If you thought you heard a loud, collective groan earlier this week, you probably did.
That would have been Maine Democrats expressing considerable frustration at the latest gubernatorial polls, which indicate Independent Eliot Cutler and Democrat Mike Michaud are set to divide the anti-Paul LePage vote enough to allow the Republican incumbent to squeak into a second term.
If you recall, this is more or less exactly how LePage got elected in the first place. In 2010, the Democrats put up the listless Libby Mitchell and she and the then late-charging Cutler divided the anti-LePage voters to the point where 39 percent of the vote was enough to deliver the Blaine House to LePage.
The fallout of this recent poll has been much (Democratic) opprobrium heaped on Cutler’s head, as if the independent is somehow duty bound not to despoil a two-horse race with his pitiful third-party nag.
We dismiss such concerns out of hand.
We leave it to the candidates to earn the votes and put our faith in the voters who actually cast their ballots.
When it comes to third-party candidates, Democrats will always point to the 2000 presidential election, claiming Green Party candidate Ralph Nader siphoned away 97,421 critical Florida votes that would have delivered the presidency to Al Gore.
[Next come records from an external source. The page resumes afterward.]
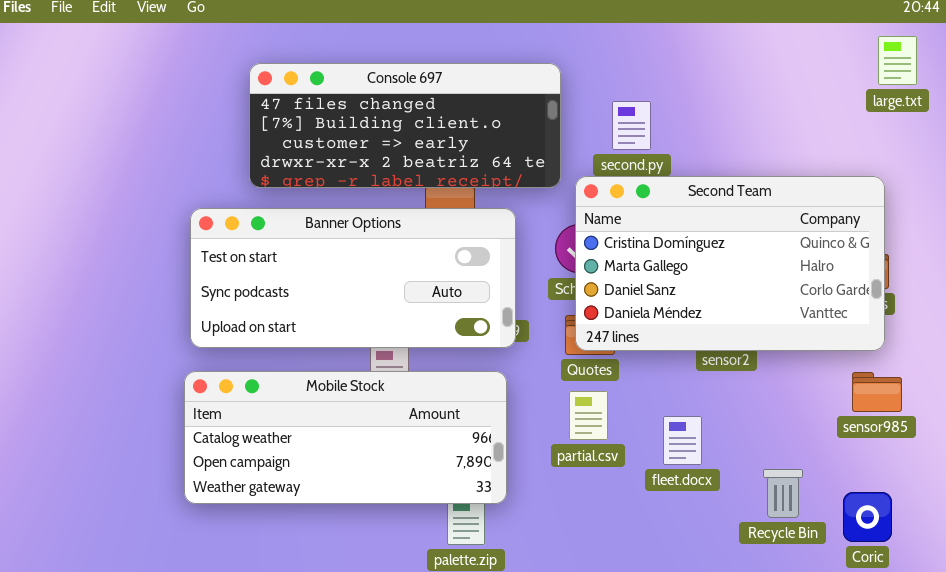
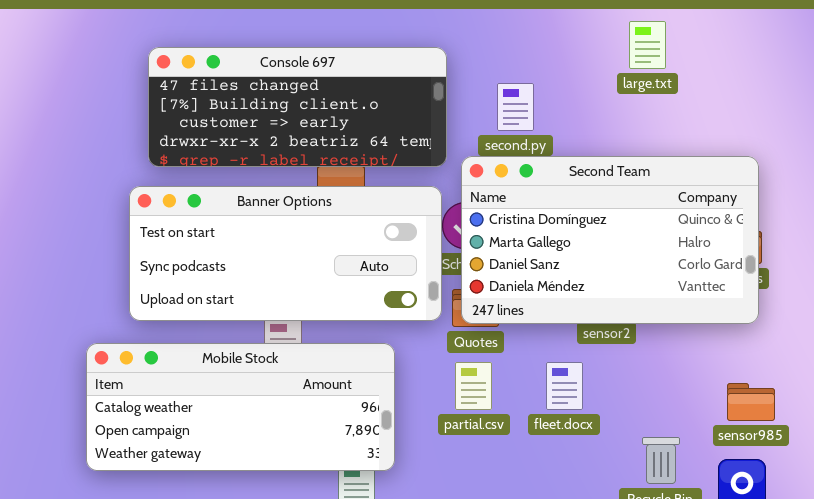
large.txt: [878,36,917,85] -> [629,21,666,69], moved
Banner Options: [190,208,516,348] -> [129,186,442,321], moved
sensor985: [852,372,902,412] -> [727,383,775,421], moved
fleet.docx: [663,416,702,465] -> [546,362,583,410], moved

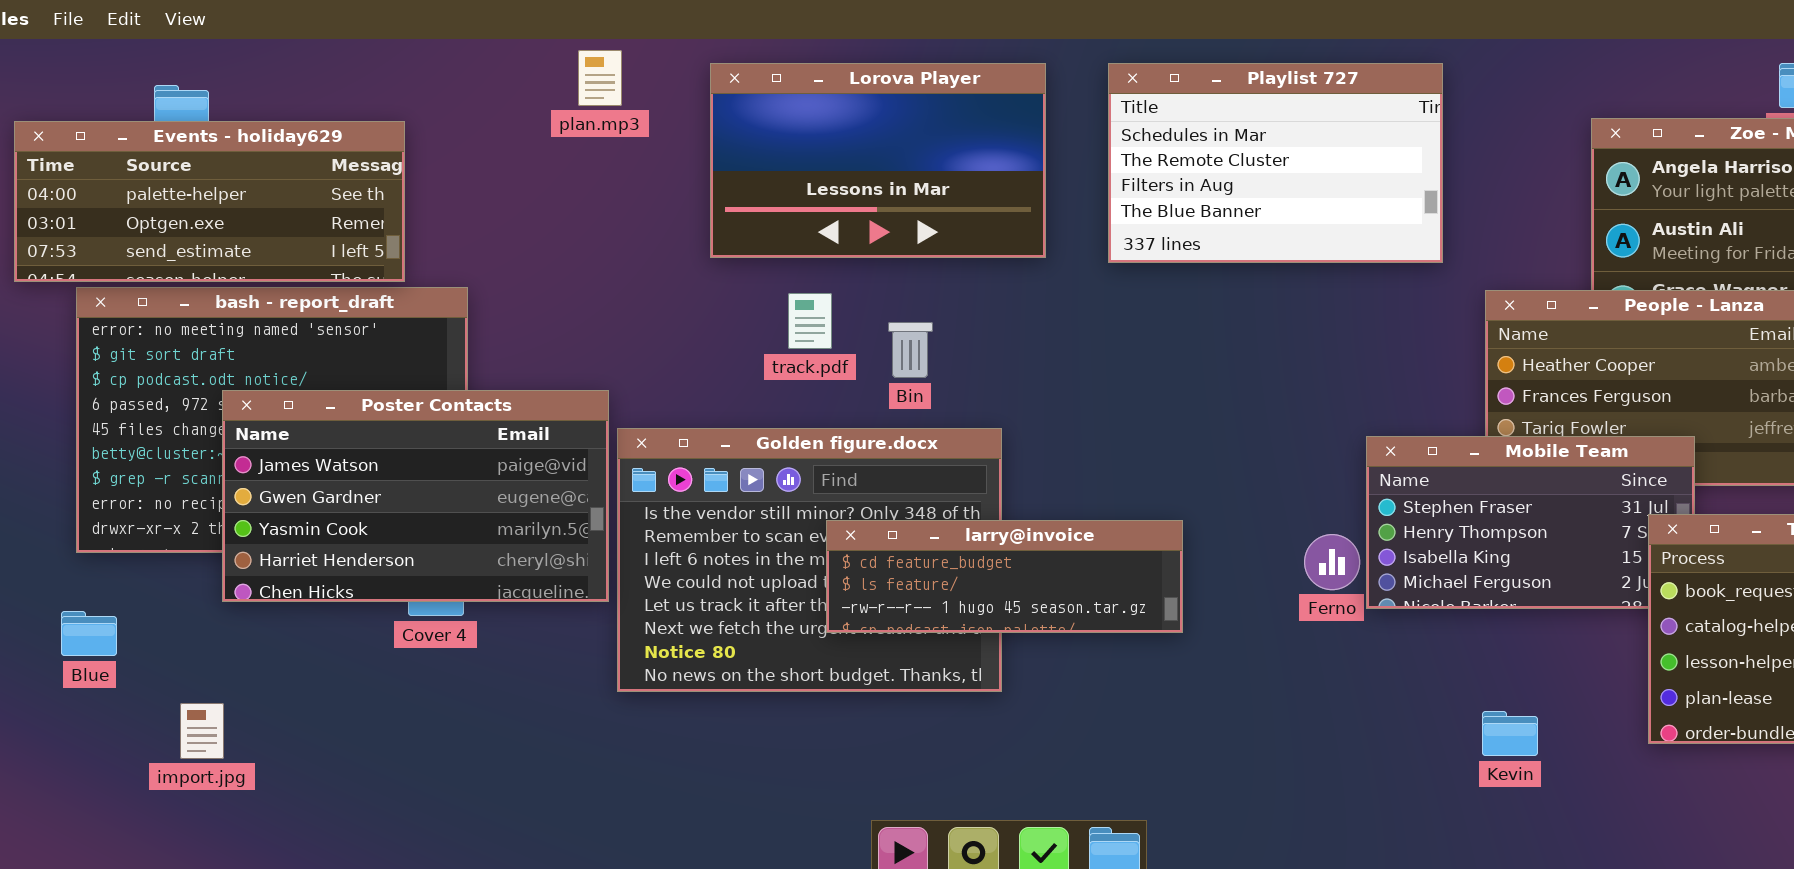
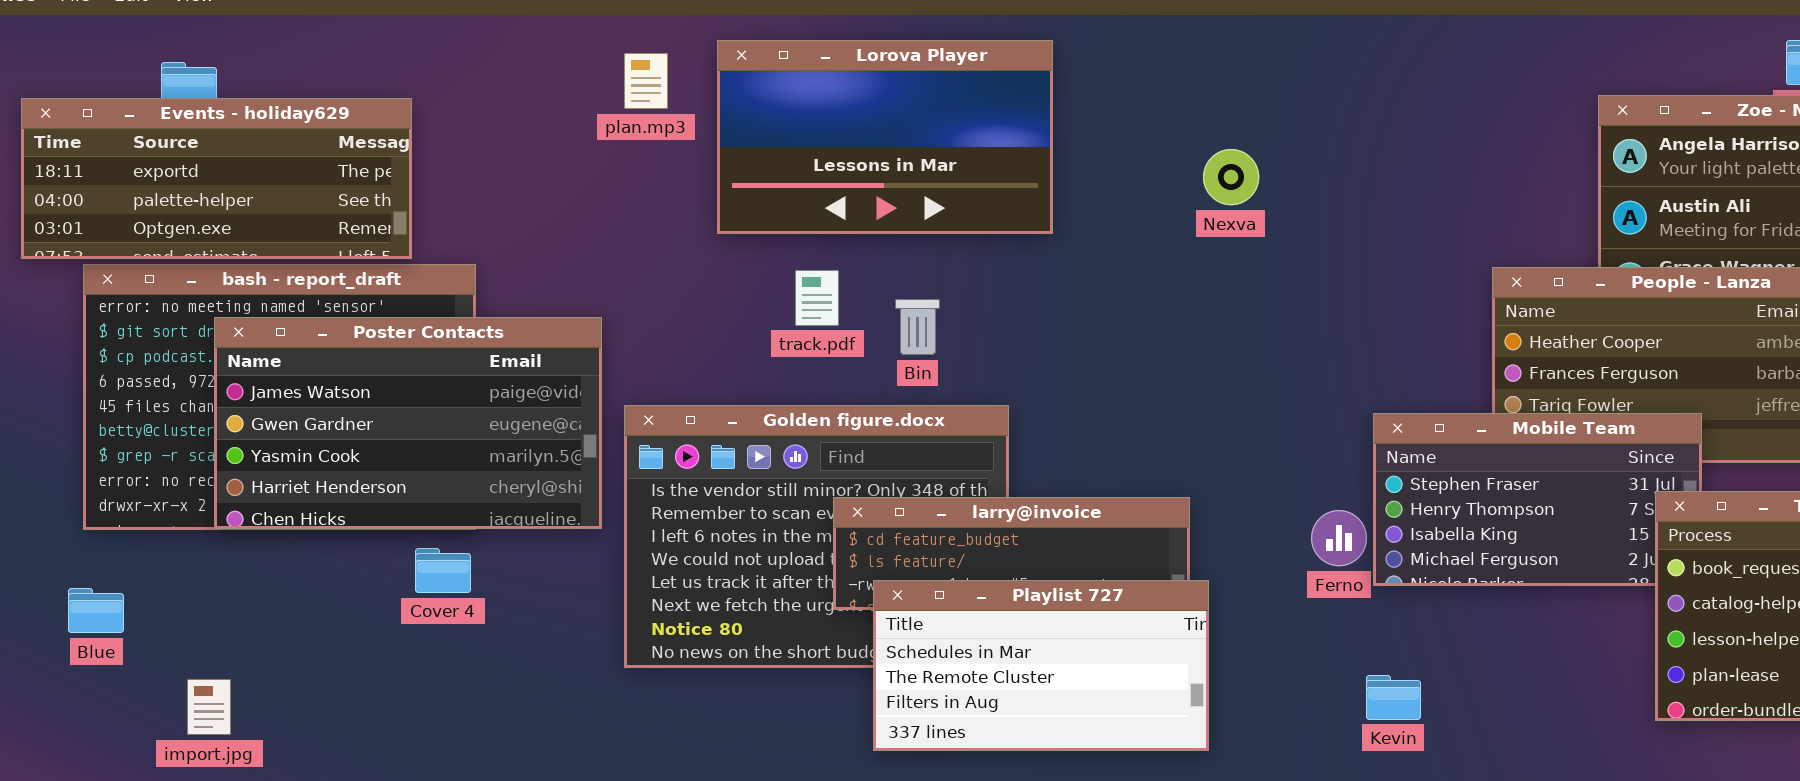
plan.mp3: [578,50,622,106] -> [624,53,668,109], moved
Playlist 727: [1108,63,1443,263] -> [873,580,1209,751], moved, resized
Events - holiday629: [14,121,405,282] -> [21,98,412,259], scrolled up 1 row
Poster Contacts: [222,390,609,602] -> [214,317,602,529], moved
Kevin: [1482,711,1538,756] -> [1366,675,1421,720], moved

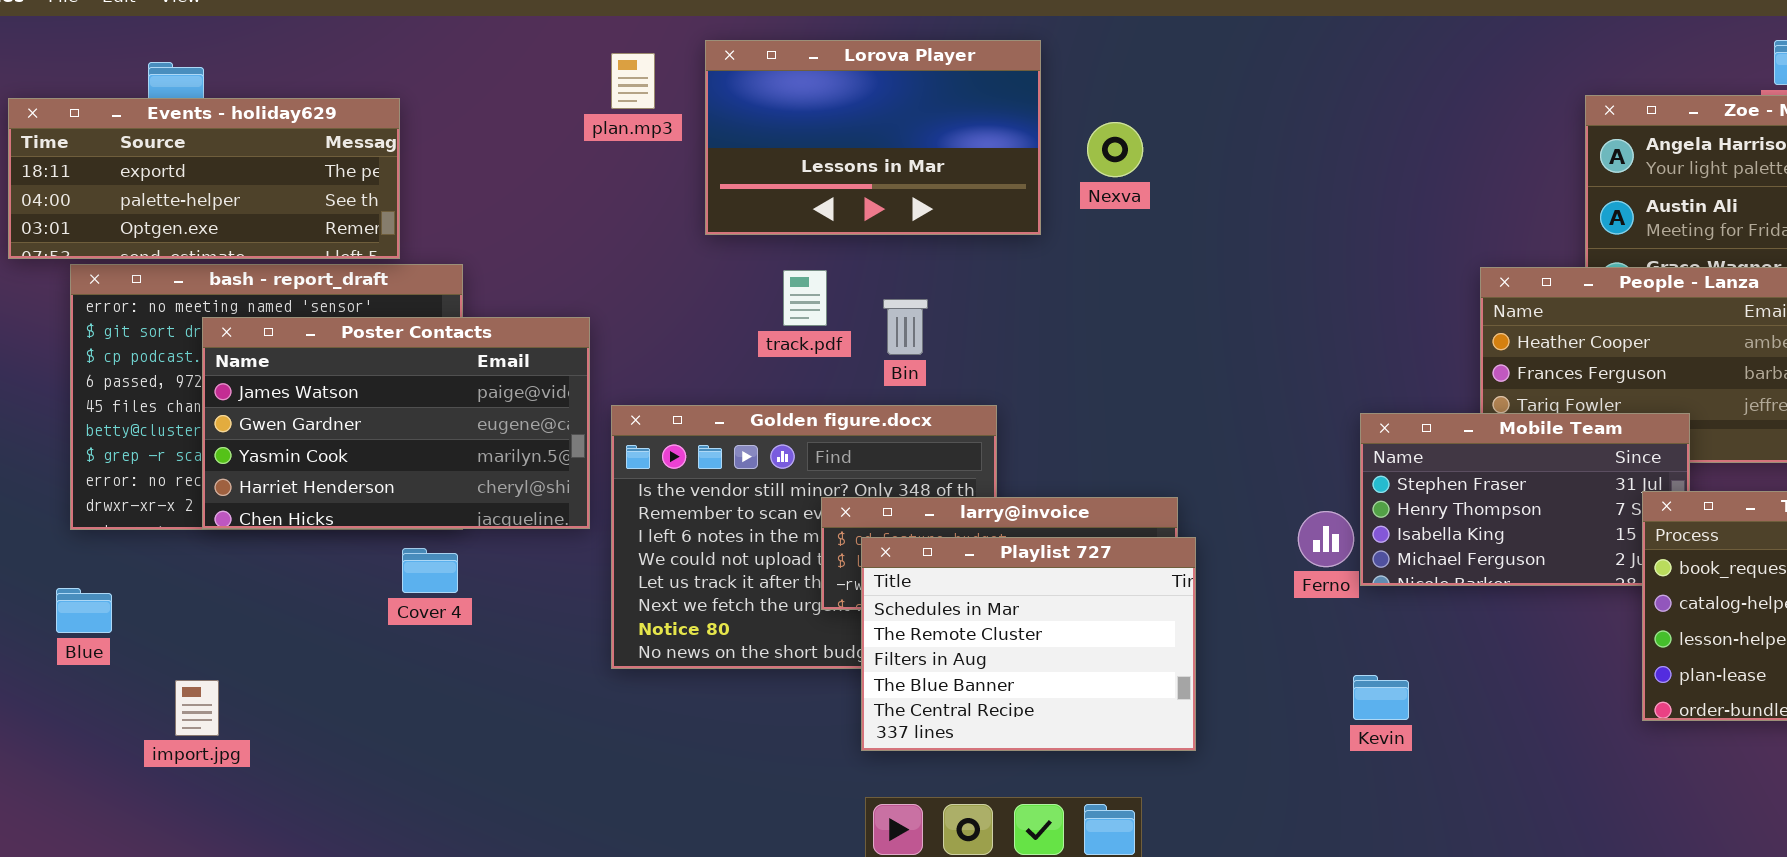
Nexva: [1203,149,1259,205] -> [1087,122,1143,177], moved
Playlist 727: [873,580,1209,751] -> [861,537,1196,751], resized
Mathematically, they are likely correct. Absent a third option, most of those Nader votes in Florida and elsewhere probably would have gone to Gore.
Such an argument belies the contention that Gore lost that election more so than anyone else won it. Coming off eight prosperous years, under a personally popular president, and facing a national stage neophyte, the 2000 election should have never been that close to begin with.
Mike Michaud supporters had best stop worrying about how many voters Cutler is going to cost their man and start figuring out how they are going to get more Michaud voters to the polls, if in fact they can.
Both Cutler and Michaud had better figure out a way to get it done because Paul LePage is going to do what he does, and as he proved in 2010, he is a formidable campaigner.
If Cutler or Michaud is going to be the man for the job then they need to make that case on its merits. Just being the anti-LePage isn’t going to be enough.